The Larry A. Jackson Library's collection of letters written by the Rev. Samuel Lander has recently been digitized and can now be accessed online.
Lander, the founder of Williamston Female College, which moved to Greenwood in 1904 and was renamed Lander College, wrote the letters between June 5, 1858, and October 27, 1902.
The collection includes letters written by others to the Methodist minister and college president, as well as letters, speeches, a sermon, a valedictory address and a class song that he wrote himself.

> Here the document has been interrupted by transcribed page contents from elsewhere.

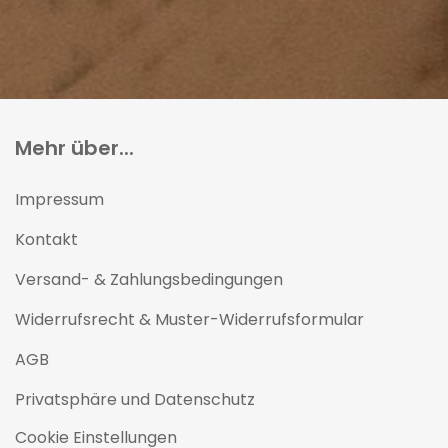
Mehr über...
Impressum
Kontakt
Versand- & Zahlungsbedingungen
Widerrufsrecht & Muster-Widerrufsformular
AGB
Privatsphäre und Datenschutz
Cookie Einstellungen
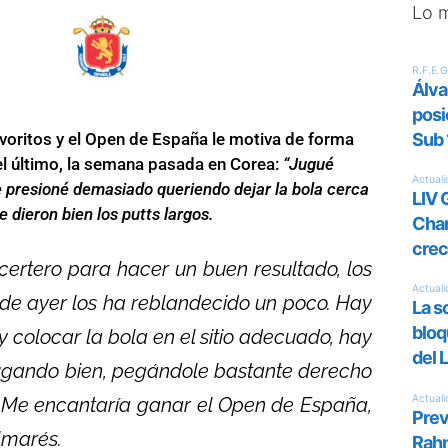
Lo 
avoritos y el Open de España le motiva de forma
l último, la semana pasada en Corea:
“Jugué
Me presioné demasiado queriendo dejar la bola cerca
 dieron bien los putts largos.
ertero para hacer un buen resultado, los
de ayer los ha reblandecido un poco. Hay
y colocar la bola en el sitio adecuado, hay
 jugando bien, pegándole bastante derecho
. Me encantaría ganar el Open de España,
lmarés.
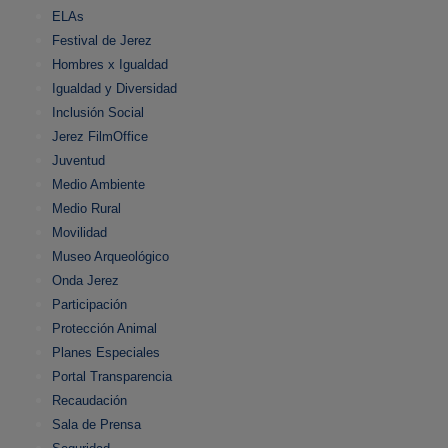
ELAs
Festival de Jerez
Hombres x Igualdad
Igualdad y Diversidad
Inclusión Social
Jerez FilmOffice
Juventud
Medio Ambiente
Medio Rural
Movilidad
Museo Arqueológico
Onda Jerez
Participación
Protección Animal
Planes Especiales
Portal Transparencia
Recaudación
Sala de Prensa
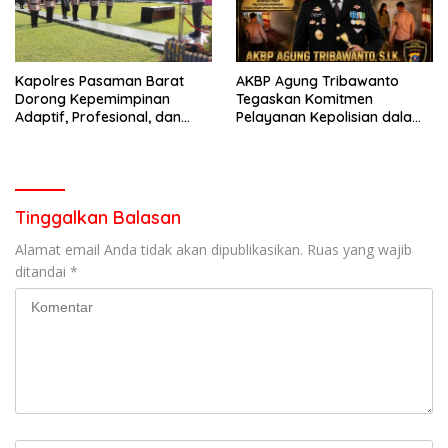
Kapolres Pasaman Barat
AKBP Agung Tribawanto
Dorong Kepemimpinan
Tegaskan Komitmen
Adaptif, Profesional, dan
Pelayanan Kepolisian dalam
Berorientasi Pelayanan
Penanganan Dugaan
Pencurian di Kecamatan
Pasaman
Tinggalkan Balasan
Alamat email Anda tidak akan dipublikasikan.
Ruas yang wajib
ditandai
*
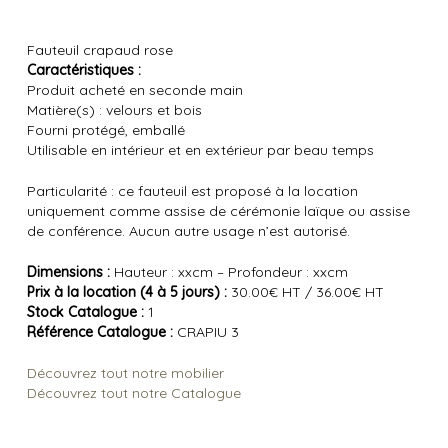
Fauteuil crapaud rose
Caractéristiques :
Produit acheté en seconde main
Matière(s) : velours et bois
Fourni protégé, emballé
Utilisable en intérieur et en extérieur par beau temps
Particularité : ce fauteuil est proposé à la location
uniquement comme assise de cérémonie laïque ou assise
de conférence. Aucun autre usage n’est autorisé.
Dimensions :
Hauteur : xxcm – Profondeur : xxcm
Prix à la location (4 à 5 jours) :
30.00€ HT / 36.00€ HT
Stock Catalogue :
1
Référence Catalogue :
CRAPIU 3
Découvrez tout notre mobilier
Découvrez tout notre Catalogue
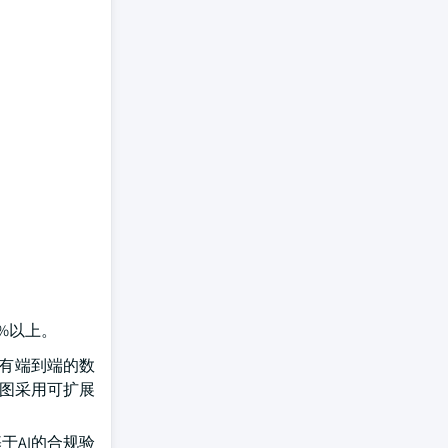
0%以上。
设有端到端的数
试图采用可扩展
于AI的合规验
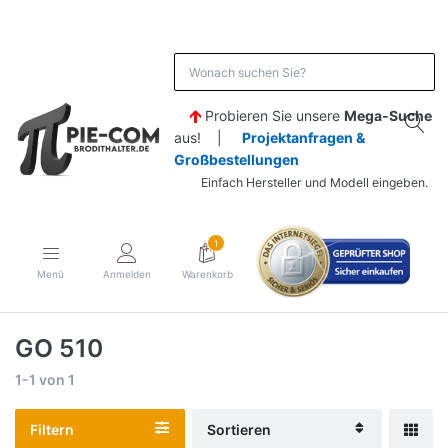
Probieren Sie unsere
Mega-Suche
aus! |
Projektanfragen &
Großbestellungen
Einfach Hersteller und Modell eingeben.
1
Menü
Anmelden
Warenkorb
GO 510
1-1
von
1
Filtern
Sortieren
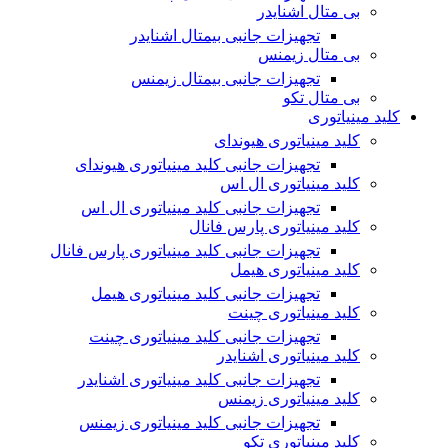
بی متال اشنایدر
تجهیزات جانبی بیمتال اشنایدر
بی متال زیمنس
تجهیزات جانبی بیمتال زیمنس
بی متال تکو
کلید مینیاتوری
کلید مینیاتوری هیوندای
تجهیزات جانبی کلید مینیاتوری هیوندای
کلید مینیاتوری ال اس
تجهیزات جانبی کلید مینیاتوری ال اس
کلید مینیاتوری پارس فانال
تجهیزات جانبی کلید مینیاتوری پارس فانال
کلید مینیاتوری هیمل
تجهیزات جانبی کلید مینیاتوری هیمل
کلید مینیاتوری چینت
تجهیزات جانبی کلید مینیاتوری چینت
کلید مینیاتوری اشنایدر
تجهیزات جانبی کلید مینیاتوری اشنایدر
کلید مینیاتوری زیمنس
تجهیزات جانبی کلید مینیاتوری زیمنس
کلید مینیاتوری تکو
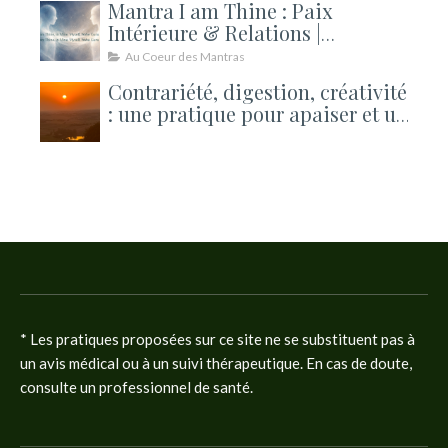
Mantra I am Thine : Paix
Intérieure & Relations |
Kundalini
Au Coeur des Mantras
Contrariété, digestion, créativité
: une pratique pour apaiser et un
atelier pour ouvrir la rentrée
* Les pratiques proposées sur ce site ne se substituent pas à
un avis médical ou à un suivi thérapeutique. En cas de doute,
consulte un professionnel de santé.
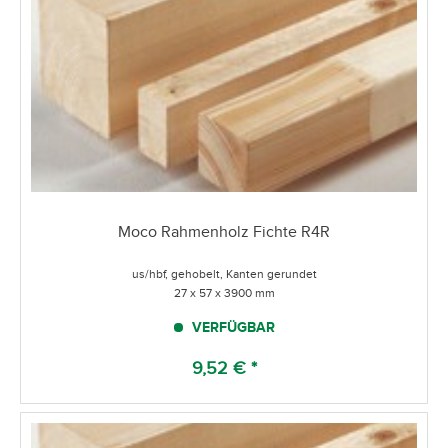
Moco Rahmenholz Fichte R4R
us/hbf, gehobelt, Kanten gerundet
27 x 57 x 3900 mm
VERFÜGBAR
9,52 € *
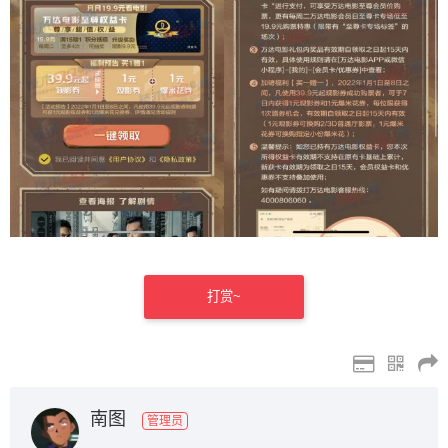
打赏~
南图
管理员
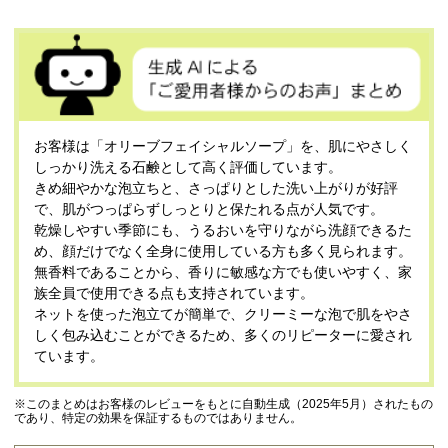
お客様は「オリーブフェイシャルソープ」を、肌にやさしく
しっかり洗える石鹸として高く評価しています。
きめ細やかな泡立ちと、さっぱりとした洗い上がりが好評
で、肌がつっぱらずしっとりと保たれる点が人気です。
乾燥しやすい季節にも、うるおいを守りながら洗顔できるた
め、顔だけでなく全身に使用している方も多く見られます。
無香料であることから、香りに敏感な方でも使いやすく、家
族全員で使用できる点も支持されています。
ネットを使った泡立てが簡単で、クリーミーな泡で肌をやさ
しく包み込むことができるため、多くのリピーターに愛され
ています。
※このまとめはお客様のレビューをもとに自動生成（2025年5月）されたもの
であり、特定の効果を保証するものではありません。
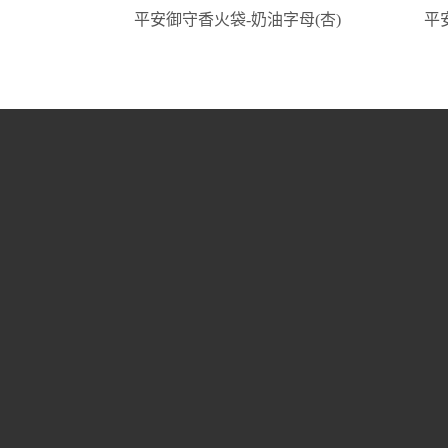
平安御守香火袋-奶油字母(杏)
平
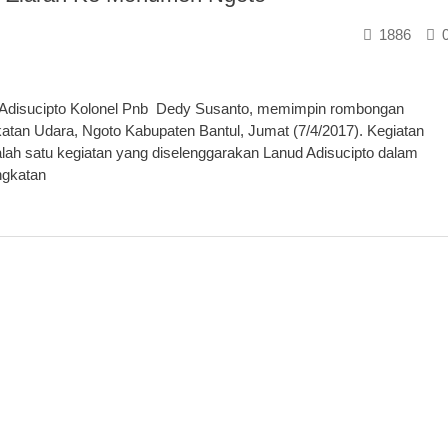
1886
 Adisucipto Kolonel Pnb Dedy Susanto, memimpin rombongan
tan Udara, Ngoto Kabupaten Bantul, Jumat (7/4/2017). Kegiatan
ah satu kegiatan yang diselenggarakan Lanud Adisucipto dalam
ngkatan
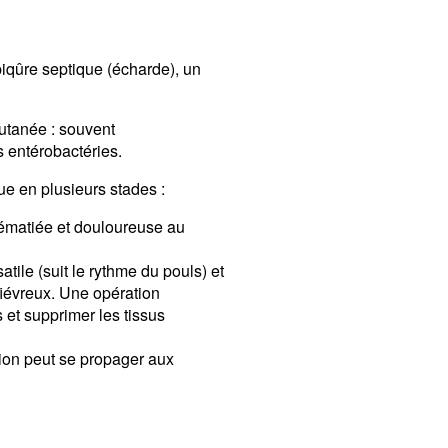
 piqûre septique (écharde), un
cutanée : souvent
s entérobactéries.
ue en plusieurs stades :
dématiée et douloureuse au
atile (suit le rythme du pouls) et
fiévreux. Une opération
 et supprimer les tissus
ction peut se propager aux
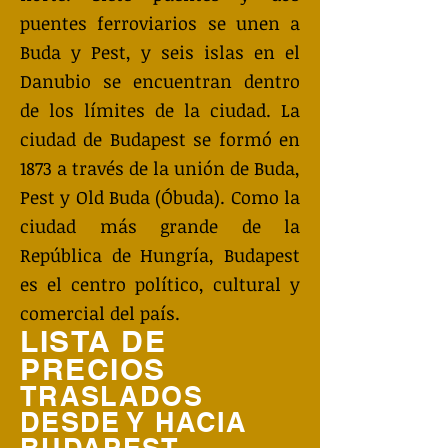
puentes ferroviarios se unen a
Buda y Pest, y seis islas en el
Danubio se encuentran dentro
de los límites de la ciudad. La
ciudad de Budapest se formó en
1873 a través de la unión de Buda,
Pest y Old Buda (Óbuda). Como la
ciudad más grande de la
República de Hungría, Budapest
es el centro político, cultural y
comercial del país.
LISTA DE
PRECIOS
TRASLADOS
DESDE Y HACIA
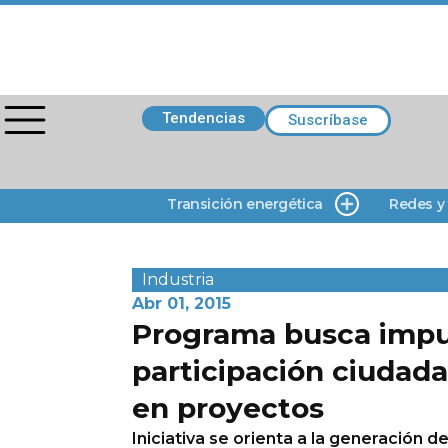
Tendencias
Suscríbase
Transición energética
Redes y
Industria
Abr 01, 2015
Programa busca impu
participación ciudad
en proyectos
Iniciativa se orienta a la generación 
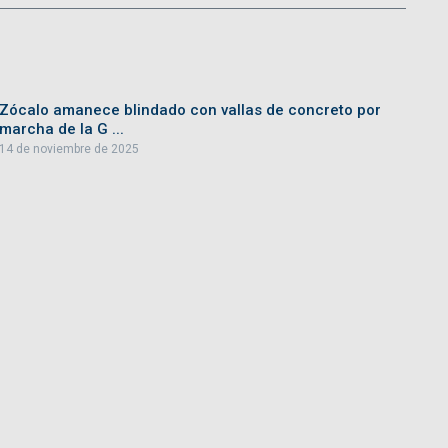
Zócalo amanece blindado con vallas de concreto por
marcha de la G ...
14 de noviembre de 2025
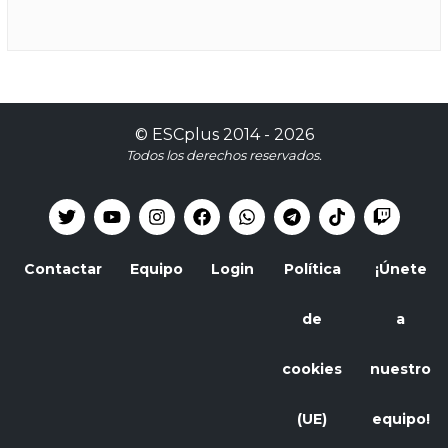
©
ESCplus
2014 -
2026
Todos los derechos reservados.
Contactar
Equipo
Login
Política
¡Únete
de
a
cookies
nuestro
(UE)
equipo!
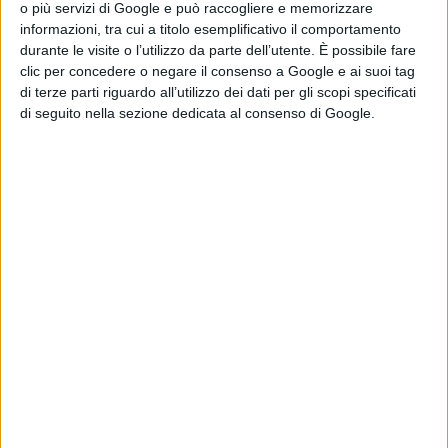
o più servizi di Google e può raccogliere e memorizzare
Godzilla Minus
informazioni, tra cui a titolo esemplificativo il comportamento
Zero: il re dei
durante le visite o l’utilizzo da parte dell’utente. È possibile fare
mostri torna nel
clic per concedere o negare il consenso a Google e ai suoi tag
teaser trailer
di terze parti riguardo all’utilizzo dei dati per gli scopi specificati
italiano
di seguito nella sezione dedicata al consenso di Google.
di La Redazione
Lionsgate rilancia
Leprechaun: il
folletto assassino
torna in un nuovo
film horror
di Emanuela Giuliani
Meadow Walker e
la Toyota Supra
di Paul Walker:
“Non l’ho
venduta”
di Emanuela Giuliani
Wonka 2, nessun
rinvio: la Warner
Bros. fa chiarezza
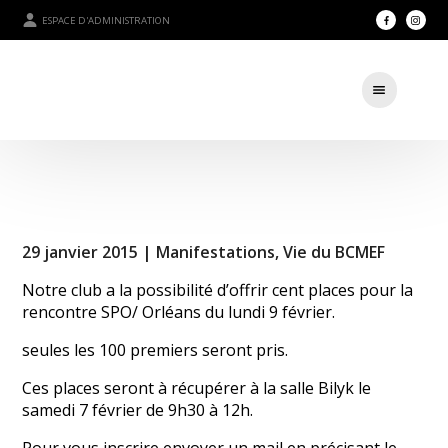
ESPACE D'ADMINISTRATION
29 janvier 2015 |
Manifestations
,
Vie du BCMEF
Notre club a la possibilité d’offrir cent places pour la
rencontre SPO/ Orléans du lundi 9 février.
seules les 100 premiers seront pris.
Ces places seront à récupérer à la salle Bilyk le
samedi 7 février de 9h30 à 12h.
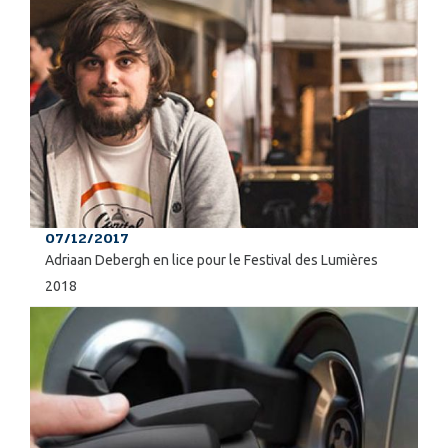
07/12/2017
Adriaan Debergh en lice pour le Festival des Lumières
2018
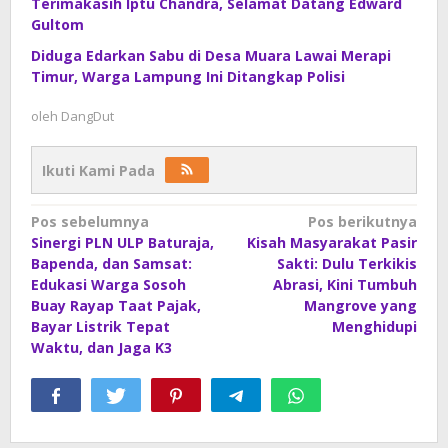
Terimakasih Iptu Chandra, Selamat Datang Edward
Gultom
Diduga Edarkan Sabu di Desa Muara Lawai Merapi
Timur, Warga Lampung Ini Ditangkap Polisi
oleh
DangDut
Ikuti Kami Pada
Navigasi
Pos sebelumnya
Pos berikutnya
Sinergi PLN ULP Baturaja,
Kisah Masyarakat Pasir
pos
Bapenda, dan Samsat:
Sakti: Dulu Terkikis
Edukasi Warga Sosoh
Abrasi, Kini Tumbuh
Buay Rayap Taat Pajak,
Mangrove yang
Bayar Listrik Tepat
Menghidupi
Waktu, dan Jaga K3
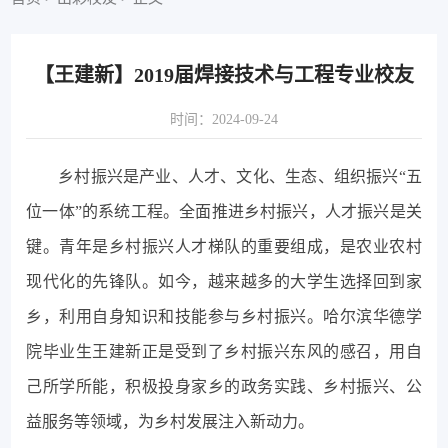
【王建新】2019届焊接技术与工程专业校友
时间：2024-09-24
乡村振兴是产业、人才、文化、生态、组织振兴“五
位一体”的系统工程。全面推进乡村振兴，人才振兴是关
键。青年是乡村振兴人才梯队的重要组成，是农业农村
现代化的先锋队。如今，越来越多的大学生选择回到家
乡，利用自身知识和技能参与乡村振兴。哈尔滨华德学
院毕业生王建新正是受到了乡村振兴东风的感召，用自
己所学所能，积极投身家乡的政务实践、乡村振兴、公
益服务等领域，为乡村发展注入新动力。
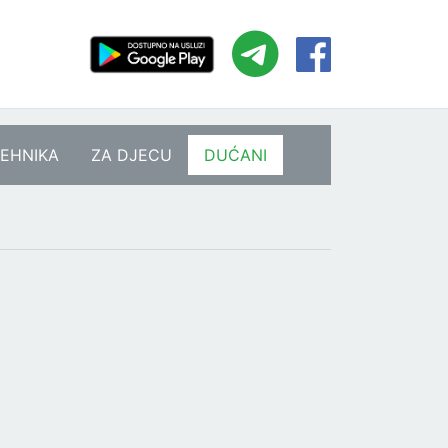
EHNIKA
ZA DJECU
DUĆANI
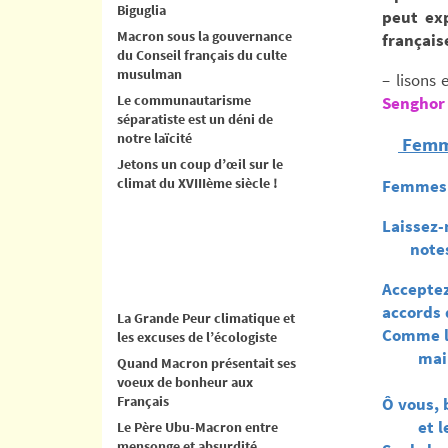
Biguglia
peut ex
Macron sous la gouvernance
français
du Conseil français du culte
musulman
– lisons
Le communautarisme
Senghor 
séparatiste est un déni de
notre laïcité
Femm
Jetons un coup d’œil sur le
climat du XVIIIème siècle !
Femmes d
Laissez-
notes c
Acceptez
accords 
La Grande Peur climatique et
Comme le
les excuses de l’écologiste
mains s
Quand Macron présentait ses
voeux de bonheur aux
Français
Ô vous, 
et les
Le Père Ubu-Macron entre
mensonge et absurdité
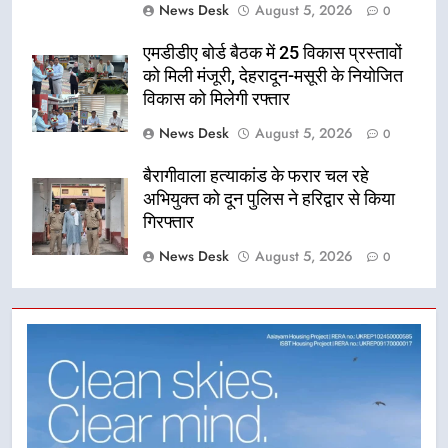
News Desk
August 5, 2026
0
एमडीडीए बोर्ड बैठक में 25 विकास प्रस्तावों
को मिली मंजूरी, देहरादून-मसूरी के नियोजित
विकास को मिलेगी रफ्तार
News Desk
August 5, 2026
0
बैरागीवाला हत्याकांड के फरार चल रहे
अभियुक्त को दून पुलिस ने हरिद्वार से किया
गिरफ्तार
News Desk
August 5, 2026
0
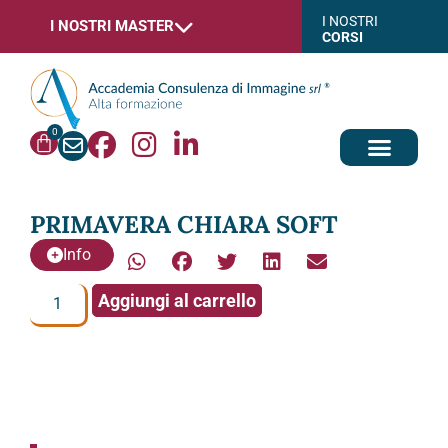
I NOSTRI
I NOSTRI MASTER
CORSI
0
PRIMAVERA CHIARA SOFT
Info
Aggiungi al carrello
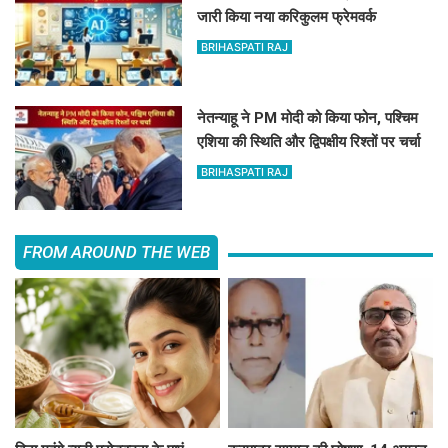
जारी किया नया करिकुलम फ्रेमवर्क
BRIHASPATI RAJ
नेतन्याहू ने PM मोदी को किया फोन, पश्चिम
एशिया की स्थिति और द्विपक्षीय रिश्तों पर चर्चा
BRIHASPATI RAJ
FROM AROUND THE WEB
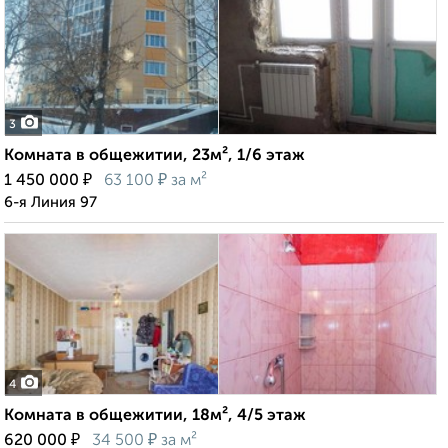
3
Комната в общежитии, 23м², 1/6 этаж
₽
₽
1 450 000
63 100
за м²
6-я Линия 97
4
Комната в общежитии, 18м², 4/5 этаж
₽
₽
620 000
34 500
за м²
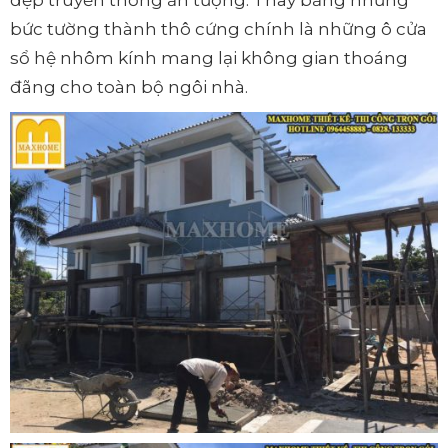
bức tường thành thô cứng chính là những ô cửa
sổ hệ nhôm kính mang lại không gian thoáng
đãng cho toàn bộ ngôi nhà.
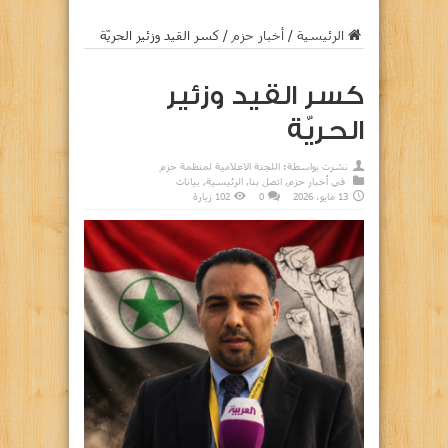
الرئيسية
/
أخبار حزم
/
كسر القيد وزئير الحريّة
كسر القيد وزئير
الحريّة
نشرت بواسطة:
اللجنة الاعلامية لمنظمة حزم
في
أخبار حزم
,
اتصل بنا
,
الرئيسية
,
بيانات
13 مايو، 2026
0
102 زيارة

The subjects discussed in the letters include the day-to-day concerns of organizing and running a female college in the 19th century. Several of the letters were written by Lander to his wife, Laura, during a trip North he made three years before the outbreak of the Civil War. In one he describes his visit to the White House, where he met President James Buchanan, who greeted him with "a hearty shake of the hand."
The collection was digitized through a partnership with the South Carolina Digital Library (SCDL), which has been working with South Carolina's schools, libraries, archives, museums and other institutions to improve access to historically significant materials by posting them on the SCDL website.
In the future, the Jackson Library will collaborate with the SCDL to digitize the photographs in the Self Family Foundation Archives, as well as the library's collection of old Lander yearbooks, according to associate librarian Mike Berry.
"We're going to continue working with them and doing more projects," Berry said.
Berry emphasized that the Jackson Library retains possession of Lander's letters, as well as the other artifacts, and library patrons who wish to examine them may still do so.
"We still want people to come here to look at our stuff," he said.
Those who wish to read Samuel Lander's letters online should go to www.lander.edu/academics/jackson-library.